AI Papers Reader

Personalized digests of latest AI research

View on GitHub

TextToon: Real-Time Text Toonify Head Avatar from Single Video

A team of researchers from the University of Rochester has developed a new method for generating high-quality, real-time toonified avatars from a single video. This technology, called TextToon, allows users to create stylized versions of themselves or others, using simple text descriptions.
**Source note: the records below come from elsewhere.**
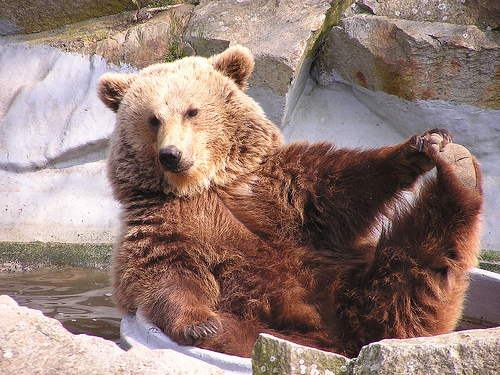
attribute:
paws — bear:
[167, 310, 232, 348]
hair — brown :
[93, 45, 486, 360]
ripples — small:
[60, 312, 120, 328]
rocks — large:
[314, 7, 374, 62]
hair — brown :
[304, 163, 351, 199]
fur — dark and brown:
[148, 221, 257, 296]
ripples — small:
[0, 267, 117, 340]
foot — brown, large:
[430, 145, 481, 194]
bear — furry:
[95, 67, 467, 327]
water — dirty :
[2, 263, 124, 338]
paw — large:
[426, 136, 486, 198]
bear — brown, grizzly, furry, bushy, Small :
[94, 38, 481, 357]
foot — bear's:
[426, 127, 491, 208]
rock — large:
[307, 1, 498, 155]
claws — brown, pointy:
[158, 310, 237, 362]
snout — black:
[158, 144, 183, 168]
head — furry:
[95, 44, 274, 197]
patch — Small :
[336, 283, 399, 307]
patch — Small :
[293, 269, 314, 286]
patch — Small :
[321, 256, 354, 285]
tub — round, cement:
[110, 238, 476, 372]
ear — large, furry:
[90, 70, 135, 111]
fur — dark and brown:
[157, 156, 397, 236]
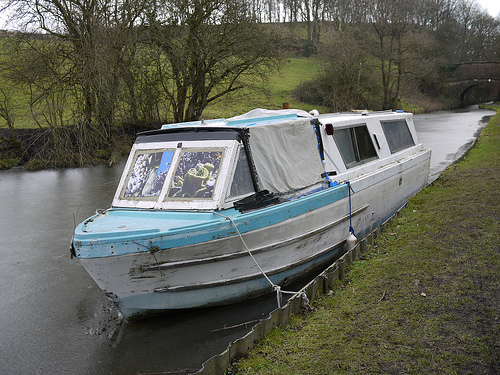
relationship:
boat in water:
[57, 91, 445, 321] [2, 86, 488, 372]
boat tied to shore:
[57, 91, 445, 321] [283, 146, 500, 370]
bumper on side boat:
[334, 227, 363, 258] [57, 91, 445, 321]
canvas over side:
[238, 115, 336, 195] [57, 91, 445, 321]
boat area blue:
[57, 91, 445, 321] [65, 181, 351, 262]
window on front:
[104, 136, 240, 213] [65, 122, 254, 317]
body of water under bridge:
[430, 96, 496, 150] [433, 59, 499, 89]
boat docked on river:
[57, 91, 445, 321] [0, 167, 76, 373]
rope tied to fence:
[210, 207, 309, 308] [180, 241, 382, 372]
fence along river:
[180, 241, 382, 372] [2, 86, 488, 372]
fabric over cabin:
[152, 100, 335, 201] [113, 104, 325, 205]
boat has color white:
[57, 91, 445, 321] [346, 103, 440, 214]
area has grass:
[283, 146, 500, 370] [345, 174, 500, 370]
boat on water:
[57, 91, 445, 321] [2, 86, 488, 372]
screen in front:
[104, 136, 240, 213] [65, 122, 254, 317]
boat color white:
[57, 91, 445, 321] [346, 103, 440, 214]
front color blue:
[65, 122, 254, 317] [65, 181, 351, 262]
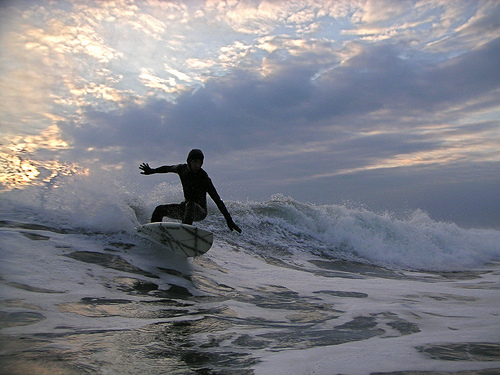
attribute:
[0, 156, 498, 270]
wave — foamy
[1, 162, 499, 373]
water — dark, foamy, spraying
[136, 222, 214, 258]
surfboard — white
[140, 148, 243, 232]
man — surfing, crouched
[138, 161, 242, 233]
arms — extended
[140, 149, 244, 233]
wetsuit — black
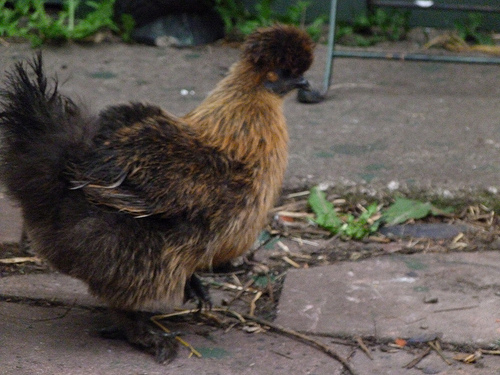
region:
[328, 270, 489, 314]
The ground is made of concrete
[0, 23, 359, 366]
The chicken is on the ground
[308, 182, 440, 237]
The leaf is growing out of the concrete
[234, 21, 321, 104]
The head of the chicken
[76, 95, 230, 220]
The wing of the chicken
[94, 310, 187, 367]
The feet of the chicken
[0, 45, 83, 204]
The tail of the chicken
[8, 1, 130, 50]
The leaves are very green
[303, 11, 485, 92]
The pole is made of metal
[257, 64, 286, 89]
The eye of the chicken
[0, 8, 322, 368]
fancy chicken is silkie, in brown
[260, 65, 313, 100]
the tiny black face of a little silkie chicken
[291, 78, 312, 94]
a dark blue-grey bill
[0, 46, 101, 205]
tail feathers a bit ruffled from wandering the streets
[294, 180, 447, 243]
broken leaves on the road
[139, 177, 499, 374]
broken straw, broken branches, & dirt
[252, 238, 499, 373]
a piece of broken road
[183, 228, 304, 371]
green paint splots amid the road mess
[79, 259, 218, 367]
2 5-toed silkie feet, w/ feathers all over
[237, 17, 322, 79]
the chicken version of a cartoon moptop hairdo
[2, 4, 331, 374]
a chicken on the ground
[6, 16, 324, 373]
the bird is brown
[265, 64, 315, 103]
the black face of the bird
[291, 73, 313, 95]
the black beak of the bird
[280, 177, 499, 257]
the twigs and leaves in the cracks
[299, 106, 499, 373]
cracks in the pavement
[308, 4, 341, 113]
the green leg of a chair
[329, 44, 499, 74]
the green bar on the chair legs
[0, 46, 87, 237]
the tail feathers of the bird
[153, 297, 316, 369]
twigs under the small brown bird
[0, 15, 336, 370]
This is a hen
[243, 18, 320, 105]
Head of a hen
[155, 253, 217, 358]
Leg of a hen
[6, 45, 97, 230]
Tail of a hen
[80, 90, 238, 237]
Tail of a hen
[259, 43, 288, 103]
Eye of a hen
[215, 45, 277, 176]
Neck of a hen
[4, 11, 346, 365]
This is a brown hen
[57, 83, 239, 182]
Back of a hen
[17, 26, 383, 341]
Head of a hen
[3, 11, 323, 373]
THE CHICKEN IS A BANTY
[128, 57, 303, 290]
THE CHICKEN HAS BROWN FEATHERS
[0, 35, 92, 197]
THE CHICKEN HAS BLACK TAIL FEATHERS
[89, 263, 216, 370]
THE CHICKEN HAS BLACK FEET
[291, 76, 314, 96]
THE CHICKEN HAS A BLACK BEAK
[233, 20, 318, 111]
THE CHICKEN HAS A PUFFY TOP KNOT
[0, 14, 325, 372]
THE CHICKEN IS A HEN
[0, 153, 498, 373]
THE SIDEWALK IS CRACKED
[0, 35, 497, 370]
THE SIDEWALK IS BROWN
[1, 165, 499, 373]
THE WEEDS ARE GROWING IN THE CRACKS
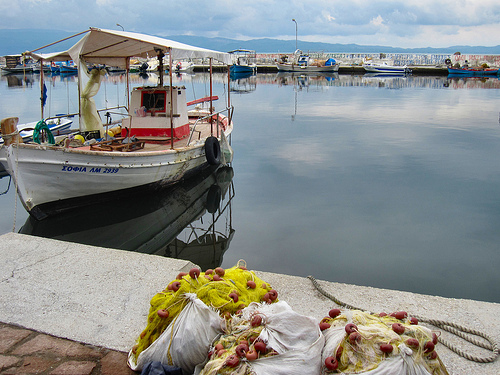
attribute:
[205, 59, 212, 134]
pole — brown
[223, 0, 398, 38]
clouds — large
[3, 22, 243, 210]
boat — white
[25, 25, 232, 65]
roof — on the boat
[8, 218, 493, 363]
pavement — gray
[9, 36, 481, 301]
boats — scene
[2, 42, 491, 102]
boats — row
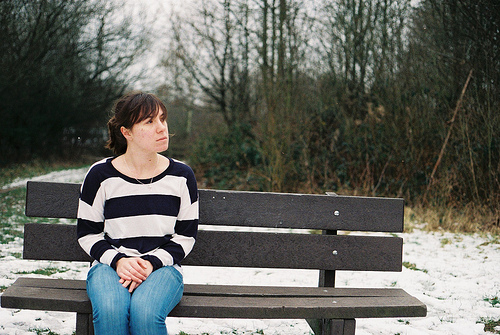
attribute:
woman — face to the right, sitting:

For example, a user might say “Turn him into an American comic style,” or “Make her look like a Pixar character.” TextToon will then animate the avatar with synchronized expressions and movements based on the original video, effectively translating the user’s instructions into a visual form.

The key to TextToon’s success lies in its use of a conditional Tri-plane, a neural network that learns to map stylized appearances onto a 3D representation of the face. This allows the system to handle complex facial expressions and movements realistically, even when changing the avatar’s style. To improve the visual quality of the toonified avatars, TextToon also incorporates patch-aware contrastive learning. This technique ensures that the generated avatars are clear and free from blurriness, a common problem in diffusion-based image editing.

In addition to its high quality, TextToon is also very efficient. The researchers have developed a real-time system that can generate avatars at 48 frames per second on a GPU and 15 frames per second on a mobile device.

Overall, TextToon represents a significant advance in the field of avatar creation. It offers a user-friendly, efficient, and high-quality way to generate stylized avatars from video, opening up exciting possibilities for entertainment, social media, and more.

This story summarizes the main points of the paper, “TextToon: Real-Time Text Toonify Head Avatar from Single Video,” which is accessible in the PDF file attached to the prompt.